* [Requirement A] Using the text on proofreader's marks, decide whether each statement agrees with it. Answer yes or no for each and quote the words of the text that decide it. (i) The marks are usually written by hand on the paper that holds the text. (ii) The abbreviations given follow The Chicago Manual of Style, and no other convention exists. (iii) Every symbol in the list can be found in The Chicago Manual of Style.
* [Requirement B] Write what comes next in the text on proofreader's marks, picking up right after its final sentence.

Provided text section start

= List of proofreader's marks =

This article is a list of standard proofreader's marks used to indicate and correct problems in a text. The marks may be abstract symbols, abbreviations, or (in some cases) entire spelled-out words. These are usually handwritten on the paper containing the text. These indicators are interleaved in the text or placed in margins. Different languages use different proofreading marks and sometimes publishers have their own in-house proofreading marks.

Lists of these marks can often be found in relevant standards like ISO 5776 or BS 5261, style guides such as The Chicago Manual of Style, encyclopedias such as the Encyclopædia Britannica, dictionaries such as the OED, and instructive materials for editors and proofreaders.

==Abbreviations==
These abbreviations are those prescribed by the Chicago Manual of Style. Other conventions exist.

| Abbreviation | Meaning | Use |
|---|---|---|
| bf | Boldface | Set in boldface |
| caps | Capitalize | Set in capital letters |
| eq # | Equalize spacing |  |
| fl | Flush left | Align text flush with left margin |
| fr | Flush right | Align text flush with right margin |
| hr # | Insert hair space |  |
| ital | Italics | Set in italic type |
| lc | Lower case | Set in lowercase |
| ls | Letterspace | Adjust letterspacing |
| rom | Roman | Put in Roman (non-italic) font |
| sc | Small caps | Put text in small caps |
| set | Insert question mark |  |
| sp | Spell out | Used to indicate that an abbreviation should be spelled out, such as in its first use |
| stet | Let it stand | Indicates that proofreading marks should be ignored and the copy unchanged |
| tr | transpose | Transpose the two words selected |
| wf | Wrong font | Put text in correct font |
| ww | Wrong word | Wrong word used (e.g. to/too) |

==Symbols==

Text annotated with proofreading marks to the ISO 5776 standard

Most, but not all, of these symbols can be found in The Chicago Manual of Style. If Unicode contains a character that can be confidently identified with the symbol, its codepoint will be listed; otherwise the symbol in the symbol column is either an image, an html creation, or a typographical approximation using a similar unicode symbol.

Provided text section end
Data listing section start

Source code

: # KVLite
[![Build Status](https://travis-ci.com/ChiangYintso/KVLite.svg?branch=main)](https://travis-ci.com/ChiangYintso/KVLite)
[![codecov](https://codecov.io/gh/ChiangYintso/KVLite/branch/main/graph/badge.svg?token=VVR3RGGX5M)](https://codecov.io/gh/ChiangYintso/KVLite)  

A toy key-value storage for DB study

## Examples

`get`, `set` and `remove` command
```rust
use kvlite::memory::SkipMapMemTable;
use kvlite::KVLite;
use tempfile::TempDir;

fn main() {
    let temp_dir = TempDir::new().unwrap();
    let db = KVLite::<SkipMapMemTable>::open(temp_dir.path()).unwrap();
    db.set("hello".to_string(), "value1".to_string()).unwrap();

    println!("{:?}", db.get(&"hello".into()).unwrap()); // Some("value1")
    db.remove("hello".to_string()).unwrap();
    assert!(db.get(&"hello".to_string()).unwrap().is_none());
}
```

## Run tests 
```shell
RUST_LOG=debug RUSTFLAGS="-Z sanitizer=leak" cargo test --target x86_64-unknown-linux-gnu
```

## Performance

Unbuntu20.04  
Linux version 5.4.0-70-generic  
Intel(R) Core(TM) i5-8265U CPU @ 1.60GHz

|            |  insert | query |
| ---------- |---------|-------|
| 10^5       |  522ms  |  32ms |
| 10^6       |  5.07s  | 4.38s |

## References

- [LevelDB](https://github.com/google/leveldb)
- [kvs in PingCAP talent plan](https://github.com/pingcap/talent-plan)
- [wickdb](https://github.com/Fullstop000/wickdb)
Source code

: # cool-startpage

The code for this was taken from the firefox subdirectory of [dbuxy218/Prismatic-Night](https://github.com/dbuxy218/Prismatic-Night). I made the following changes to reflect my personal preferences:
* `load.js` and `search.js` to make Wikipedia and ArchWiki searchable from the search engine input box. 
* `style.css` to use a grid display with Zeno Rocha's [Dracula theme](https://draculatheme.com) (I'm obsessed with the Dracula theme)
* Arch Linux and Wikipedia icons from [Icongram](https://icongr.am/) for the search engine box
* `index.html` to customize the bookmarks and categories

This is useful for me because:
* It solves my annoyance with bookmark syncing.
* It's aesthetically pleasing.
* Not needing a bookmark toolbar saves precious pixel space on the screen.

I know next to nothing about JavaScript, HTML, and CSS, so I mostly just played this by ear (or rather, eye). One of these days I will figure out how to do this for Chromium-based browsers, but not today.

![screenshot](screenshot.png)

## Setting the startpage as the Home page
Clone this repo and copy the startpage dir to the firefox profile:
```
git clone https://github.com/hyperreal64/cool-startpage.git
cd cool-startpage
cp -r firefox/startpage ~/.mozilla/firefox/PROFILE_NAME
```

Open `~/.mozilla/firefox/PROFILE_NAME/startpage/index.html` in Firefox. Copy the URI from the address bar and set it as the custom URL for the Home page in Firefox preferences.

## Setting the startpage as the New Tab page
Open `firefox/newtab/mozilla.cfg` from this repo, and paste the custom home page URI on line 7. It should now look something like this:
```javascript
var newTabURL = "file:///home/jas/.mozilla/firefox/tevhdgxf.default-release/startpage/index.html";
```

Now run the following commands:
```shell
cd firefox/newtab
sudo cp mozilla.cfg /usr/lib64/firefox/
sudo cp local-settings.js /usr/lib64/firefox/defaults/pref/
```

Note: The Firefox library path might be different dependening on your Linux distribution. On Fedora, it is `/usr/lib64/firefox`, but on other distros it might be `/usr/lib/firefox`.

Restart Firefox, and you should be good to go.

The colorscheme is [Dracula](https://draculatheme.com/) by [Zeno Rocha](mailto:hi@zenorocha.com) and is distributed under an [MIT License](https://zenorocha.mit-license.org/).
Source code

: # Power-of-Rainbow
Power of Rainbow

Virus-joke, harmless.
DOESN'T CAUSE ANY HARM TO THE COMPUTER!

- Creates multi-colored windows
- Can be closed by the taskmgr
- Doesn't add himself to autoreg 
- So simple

Data listing section end

* [Answer space A]
(i) Yes: "These are usually handwritten on the paper containing the text."
(ii) No: "Other conventions exist."
(iii) No: "Most, but not all, of these symbols can be found in The Chicago Manual of Style."

* [Answer space B]
| Symbol Name | Symbol(s) | Meaning | Example of Use |
|---|---|---|---|
| Dele | or various | Delete |  |
| Pilcrow (Unicode U+00B6) | ¶ | Begin new paragraph |  |
| Pilcrow (Unicode U+00B6) | ¶ no^{[citation needed]} | Remove paragraph break |  |
| Caret (Unicode U+2038, 2041, 2380) | ‸ or ⁁ or ⎀ | Insert |  |
| (Unicode U+0023) | # | Insert space |  |
| Close up (Unicode U+2050) | ⁐ | Tie words together, eliminating a space | I was reading the news⁐paper this morning. |
|  | ] [ | Center text |  |
|  | ] | Move text right |  |
|  | [ | Move text left |  |
|  | M̲ | Insert em dash |  |
|  | N̲ | Insert en dash |  |
|  | ☉ | Insert full stop |  |
|  | ⚪︎ | Insert punctuation (the punctuation mark wanted is shown inside the circle.) |  |

==Manuscripts==
Depending on local conventions, selected text may be underscored (underlined) to indicate any special formatting or typeface to be used, with an explanatory abbreviation written in the margin.

The more common conventions are these:
- single dashed underline for stet, 'let it stand', proof-reading mark cancelled. The margin note stet / may be added.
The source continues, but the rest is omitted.